It's coming off the driver's side, somewhere in the top end, because it pools up on the cylinder bank, right around the coil pack thing (please excuse my newb-ed-ness on that description) over one of the plugs. I realize those have a name, but I've never had a car with that set-up, so I don't know what they are called. Some kind of individual coil for each plug, basically. 

My gut tells me head gasket, but I'm not noticing any unusual exhaust smoke, especially not the blue smoke that usually accompanies a blown head gasket in my experiences.

I'm far from a master mechanic, but I can usually wrench on my own stuff, up to a point at least. This W8 scares the **** out of me, though! I think I could handle a head gasket swap, but I'd have to get some feedback from someone who's done it before so I don't get in over my head on something I wasn't expecting. 

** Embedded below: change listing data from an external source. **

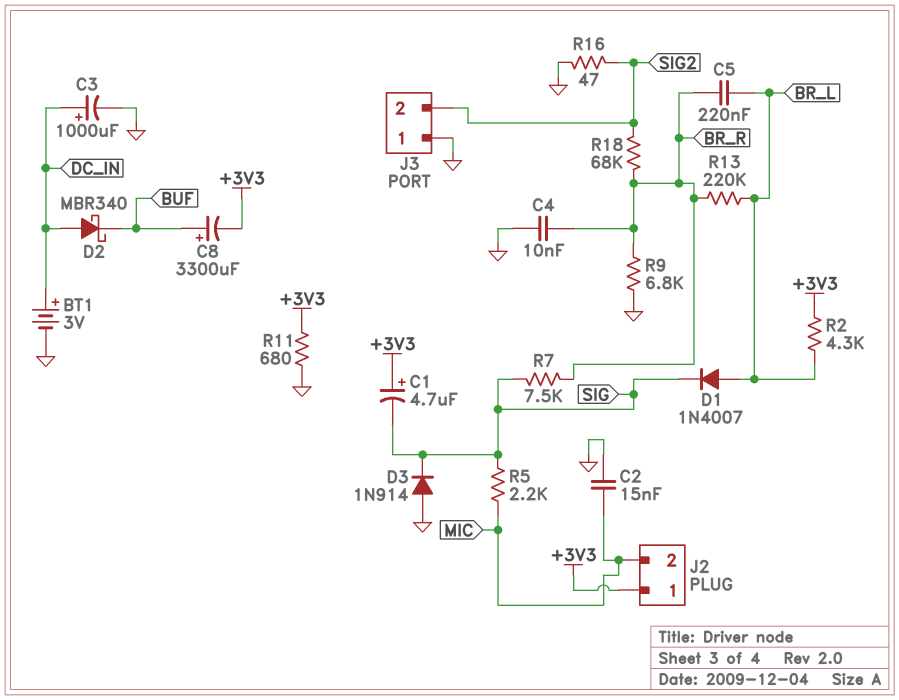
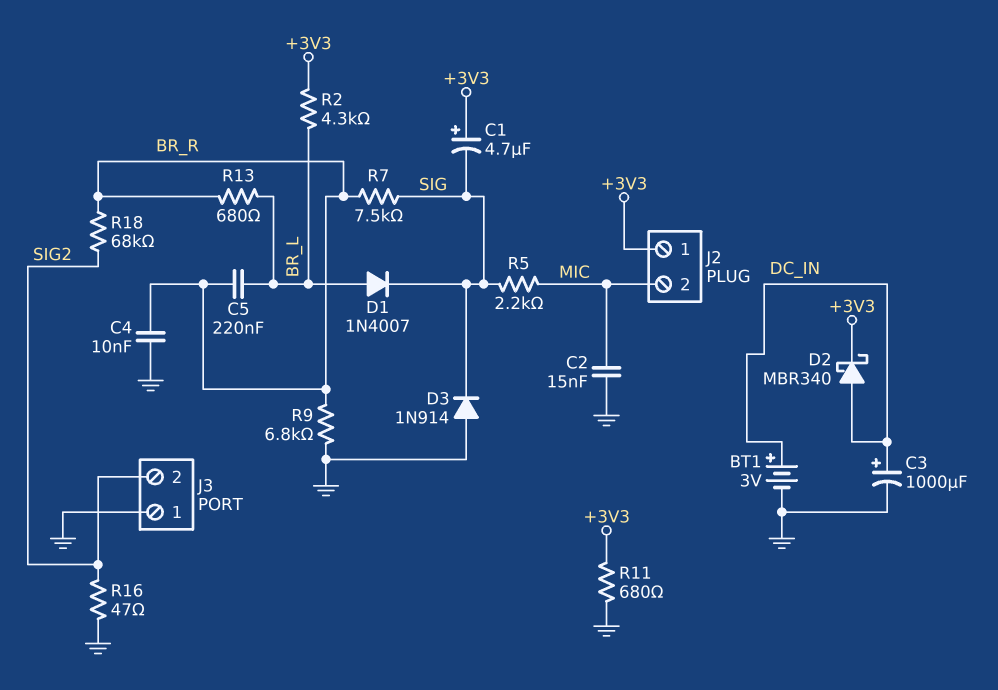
C8: 3300uF (plus BUF, minus +3V3) -> none
D2: schottky MBR340 (A DC_IN, K BUF) -> schottky MBR340 (A DC_IN, K +3V3)
R13: 220k (BR_L, BR_R) -> 680 (BR_L, BR_R)

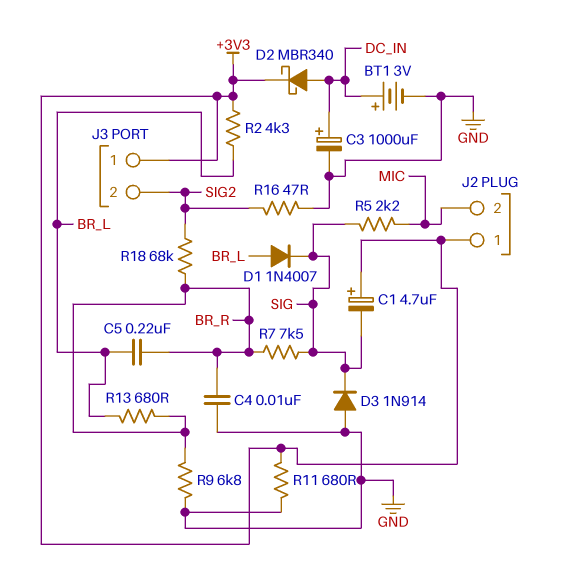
C2: 15nF (GND, MIC) -> none
J3 pin 1: GND -> +3V3

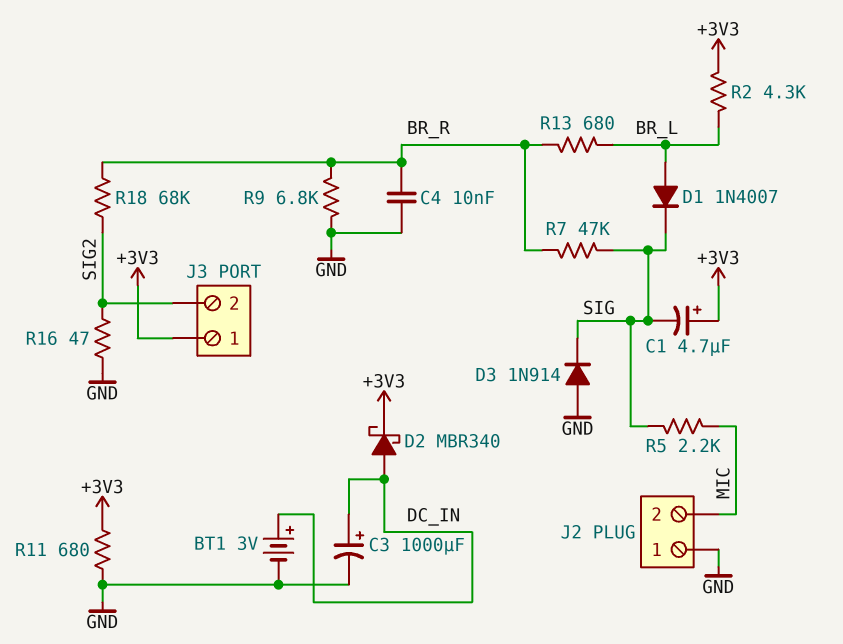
C5: 220nF (BR_L, BR_R) -> none
J2 pin 1: +3V3 -> GND
R7: 7.5k (BR_R, SIG) -> 47k (BR_R, SIG)

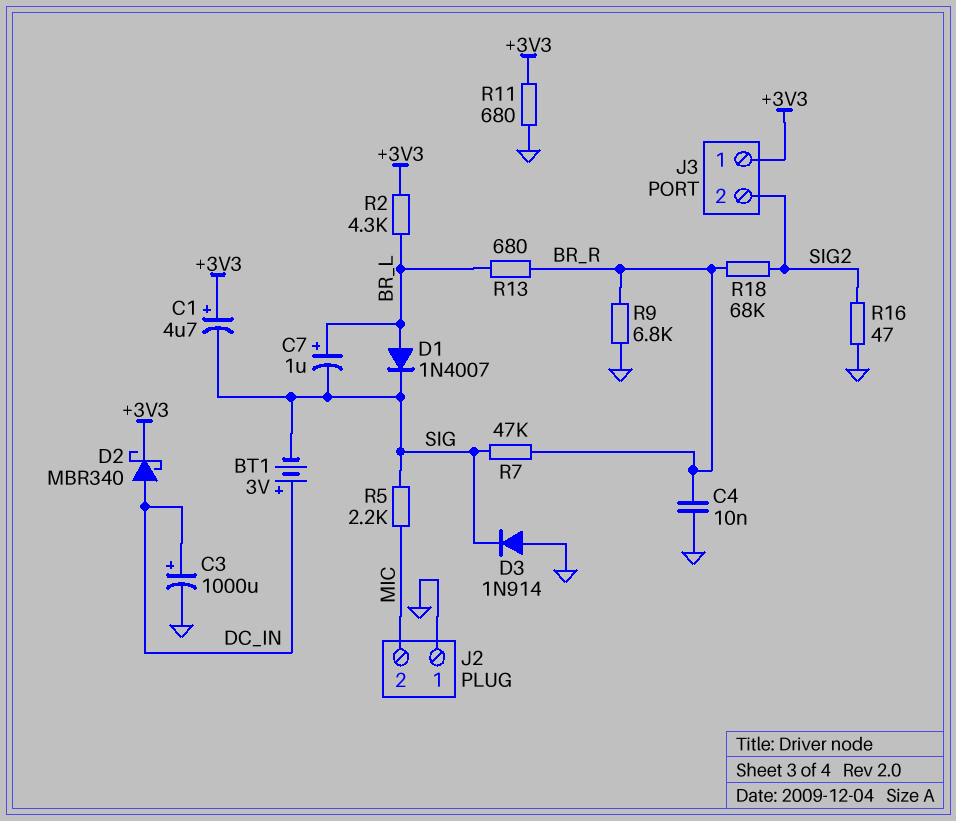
BT1: 3V (plus DC_IN, minus GND) -> 3V (plus DC_IN, minus SIG)
C7: none -> 1uF (plus BR_L, minus SIG)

So, any thoughts on my oil leak? I really don't want to drive 3 hours to my nearest VW dealership and have to sell a kidney to get it fixed. Help the newbie out here fellas...


----------



## tripwalking (Apr 28, 2004)

If oil is pooling in one of the deep dark spark plug holes, it could be just a valve cover gasket. There are o ring type gaskets that seal around the plug holes. If you have a warranty that covers valve cover gaskets, they might try to wiggle out of covering these gaskets. I eventually got them to pay for the replacement by making them answer the question "if this gasket is not there, will the valve cover leak?" If they say no, they're just wrong, and if they say yes then they have to call it a valve cover gasket. Wow that got OT.


----------



## Trevor Paulus (Mar 21, 2013)

*Thank you sir...*

That's exactly what it's doing. Now am I going to have to get that o-ring gasket from a dealership, or is there somewhere online where I can order it? 

Thanks a ton for the help.


----------



## tripwalking (Apr 28, 2004)

Not sure... mine was replaced under warranty (valve cover gasket was covered).


----------



## ronnie.colby (Mar 30, 2010)

*Oil leak... valve cover leak, 4.0 W8*

Another sucker who bought a W8! It rips, actually, but won't smog and leaks oil 

90 minutes to get the passenger's side/right side/cylinder bank one valve cover off. Surprised that neither the valve cover gasket nor the 4 plug seals were bad. Oh well, putting the new valve cover and plug o-rings on anyway. 

But what's below that? The "cover." That's all the Bentley calls it. Bentley adds that it's not possible to replace without removing the engine(page E 15-2). 

(Same with the right and left side catalytic converters it needs (see page E 26-3).

To the OP, what was your fix?


----------